Apple’s video chat feature FaceTime has bridged the miles for families, sparked a ton of romances and probably shattered a few marriages.

This may be the first time it’s ever shipwrecked someone, though.

John Berg was sailing off the coast of Kona, Hawaii when a FaceTime login request started messing with the navigation app on his iPad. Although sailing apps on smartphones and tablets so popular they’re credited with having sunk the market for Garmin products,  imprecise navigation has been a concern.
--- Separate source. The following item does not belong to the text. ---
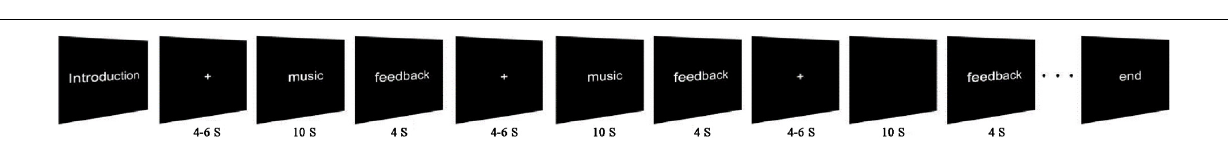
FIGURE 2 | Experimental task. In each trial, the musical stimuli (10 pieces from Chinese musical pieces and 10 from Western musical pieces) and the control stimuli (10-s blank period) were presented in a pseudorandom order after presentation of a fixation cross for 4–6 s. The participants were instructed to provide feedback on their level of familiarity with music styles (familiar, ordinary, and unfamiliar) by using a keyboard within 4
He was almost at the finish line for the journey of a lifetime: Berg, who is blind, and crew sailed for 21 days covering 2,800 miles from Banderas Bay in Mexico to Hawaii in a 40-foot-boat dubbed the Seaquel.
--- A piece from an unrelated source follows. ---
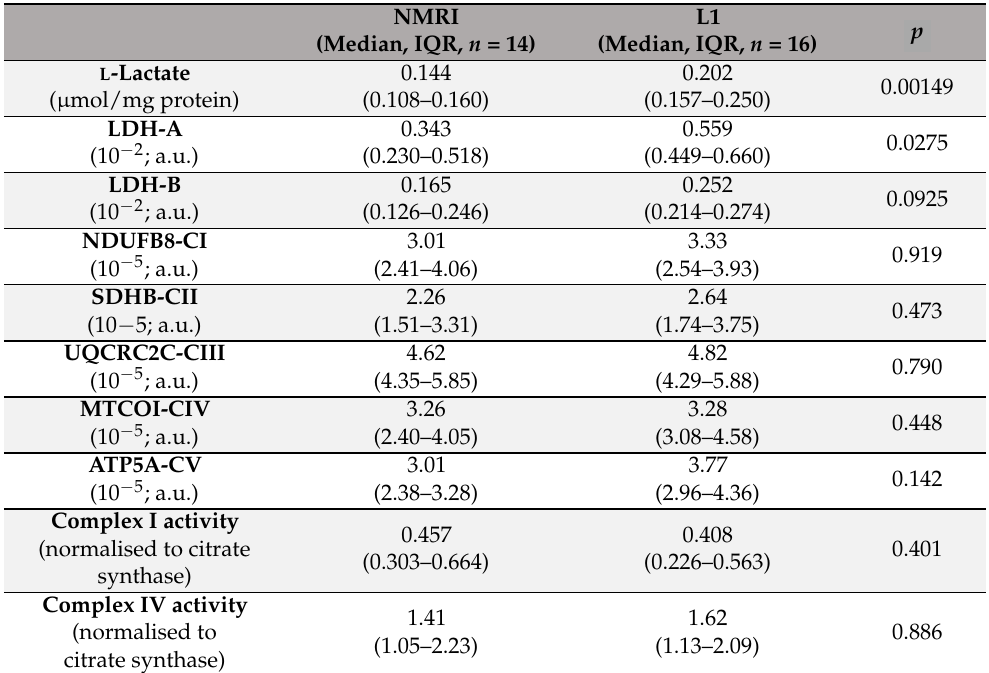
Table 2. Summary of the L -lactate and mitochondrial metabolic characterisation of the L1 transgenic mice in comparison with their respective wild-type control mice, NMRI. Data are expressed as median values ± IQR ( n = 14–16). Differences are considered statistically significant when p < 0.05. LDH-A, lactate dehydrogenase subunit A; LDH-B, lactate dehydrogenase subunit B; NDUFB8- CI, NADH:ubiquinone oxidoreductase subunit B8-complex I; SDHB-CII, succinate dehydrogenase complex iron-sulphur subunit B-complex II; UQCRC2-CIII, ubiquinol-cytochrome c reductase core protein 2-complex III; MTCOI-CIV, mitochondrial cytochrome c oxidase subunit 1-complex IV; ATP5A- CV, ATP synthase F1 subunit alpha-complex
An app called iNavX on Berg’s iPad guided the Seaquel’s GPS. As they headed for the night’s waypoint, the screen was taken hostage by a system request to log in to FaceTime. And then another request to log in to iCloud. Berg and crew couldn’t figure out how to dismiss the request and log back in to iNavX. Things spiraled down into an All is Lostscenario when it turned out that although Berg’s iPhone had the app installed, the waypoint wasn’t set.

The vessel, a Nordic 40, cracked open on the jagged reefs just three miles from its destination. Fortunately, neither Berg nor the crew were injured and swam to safety. The boat is a goner, though.

Berg, who had lived aboard the boat for 12 years with his daughter, only blames himself.

“I just want to make it crystal clear that it was my boat, I was the captain, and it was me who screwed up. Even though I had sighted crew with me, it was my fault we lost the boat,” he told magazine Latitude 38.

Even so, it’d be nice if  some Apple fan had an unused boat for Berg to call home now.